Por Lucero Dávila
IG @lucerodavilaarte
La Edad Media o Medioevo fue el periodo histórico comprendido entre los Siglos V y XV de nuestra era. Esta época se caracterizó por un marcado fervor religioso, razón por la cual fue considerada oscura y hasta primitiva. Sin embargo, los últimos estudios e investigaciones realizados acerca de este lapso de tiempo terminaron arrojando todo lo contrario: el Medievalismo trajo consigo importantes descubrimientos para el desarrollo de la humanidad, como la vela latina, la brújula, el reloj mecánico o los molinos de viento; además de ello, el arte consiguió traspasar la barrera de su tiempo y convertirse en testigo del mismo.
La Edad Media estuvo marcada por el cristianismo bajo la perspectiva católica. Fue esta idea la generatriz sobre la cual se desarrollaron todos los aspectos de la vida cotidiana, incluido el arte. En este sentido, hablaremos de la escultura medieval europea y de la forma con la cual plasmó el cuerpo humano y su conducta en aquellos años.
Ya desde tiempos anteriores, la escultura tuvo como eje temático a la figura humana. Los griegos, así como también los romanos, desarrollaron un arte netamente antropomórfico, siendo éstos últimos quienes, durante el Medioevo, otorgaron por herencia al ser humano como centro de expresión.
Siendo las manifestaciones artísticas una manera de reflejar el pensamiento, encontramos que las representaciones escultóricas de aquella época, hallaron en la composición hierática el mejor modo de mostrar la severidad que el pensamiento religioso impregnaba en el comportamiento del individuo y su sociedad.
Este arte retrataba la figura humana desde la divinidad, partiendo de la premisa de que fuimos creados a imagen y semejanza de Dios, además de servir como elemento instructivo de la Iglesia.
En este período de tiempo, encontramos esculturas rígidas que demuestran, justamente, la verticalidad en la enseñanza de la fe y la estricta configuración social bajo la cual crecía una persona. La conducta de un ciudadano debía ser intachable, o al menos simularlo. No era posible imaginar un ataque a la Iglesia ni a las normas establecidas desde las sillas monárquicas. Entonces, encontramos inicialmente figuras solemnes, severas, con simplicidad para los detalles y de limitada gesticulación y movimiento.
Con el transcurrir del tiempo, el arte ha llevado a cabo la dura tarea de representar la realidad bajo distintas circunstancias sociales, políticas, económicas; en este ejercicio, ha ido retratando fielmente nuestra expresión corporal. Tenemos, por tanto, que en esta etapa de la historia hablamos de sociedades formadas estamentalmente en torno a un pensamiento fijo, el cual fue modelado por el lenguaje escultórico con severidad y rigidez en sus creaciones.

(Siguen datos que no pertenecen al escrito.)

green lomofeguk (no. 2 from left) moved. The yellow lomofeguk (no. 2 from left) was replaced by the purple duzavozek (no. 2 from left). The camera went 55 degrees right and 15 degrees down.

La escultura medieval nos muestra a un hombre apegado a la creencia única de la época como lo presenta el escultor Gilsebertus en su obra del Siglo XII, El tímpano de Autun, un alto relieve en el frontis de la Catedral de San Lázaro de Autun, que expresa majestuosamente religiosidad, gravedad y rigor en la figura principal; mientras que las imágenes alrededor de él (réprobos, ángeles y honestos que forman parte de la misma estructura) parecen depender y sujetarse al personaje central de un Jesucristo en el juicio final.
Cabe destacar que otro de los factores principales para definir la escultura y el arte en general durante este período, fue el financiamiento, el cual era proveído por la iglesia y la Corona; por lo tanto, fueron estas instituciones quienes marcaron la ruta para el artista elegido.
Ahora bien, todo en la vida permanece en movimiento; es por ello que la escultura medieval fue pasando de la rigidez al dinamismo. Este recorrido fue marcado por el ritmo de cambio en el pensamiento humano. Un ejemplo de ello es la Virgen de París, escultura del Siglo XIV (cuyos autores son desconocidos) que nos expone, precisamente, movimiento y dinamismo en un vestuario de ondulaciones y pliegues para una personalidad adornada por una corona de finos detalles, alejándose de la solidez y sencillez de monumentos antecesores.
Otro ejemplo de este tránsito es El Sepulcro de Felipe “El Atrevido”, de Claus Sluter y Claus de Werve. Aquí encontramos personajes con posturas diferentes unas de otras, además de algo relevante ocurriendo en este grupo escultórico: cada uno de ellos está separado de su monarca, el Duque de Borgoña, cuya figura aparece en el nivel superior y agigantada en comparación a el resto de los elementos (claramente, dado el rango) que revelan cierta independencia aún en el estrato inferior de la pieza.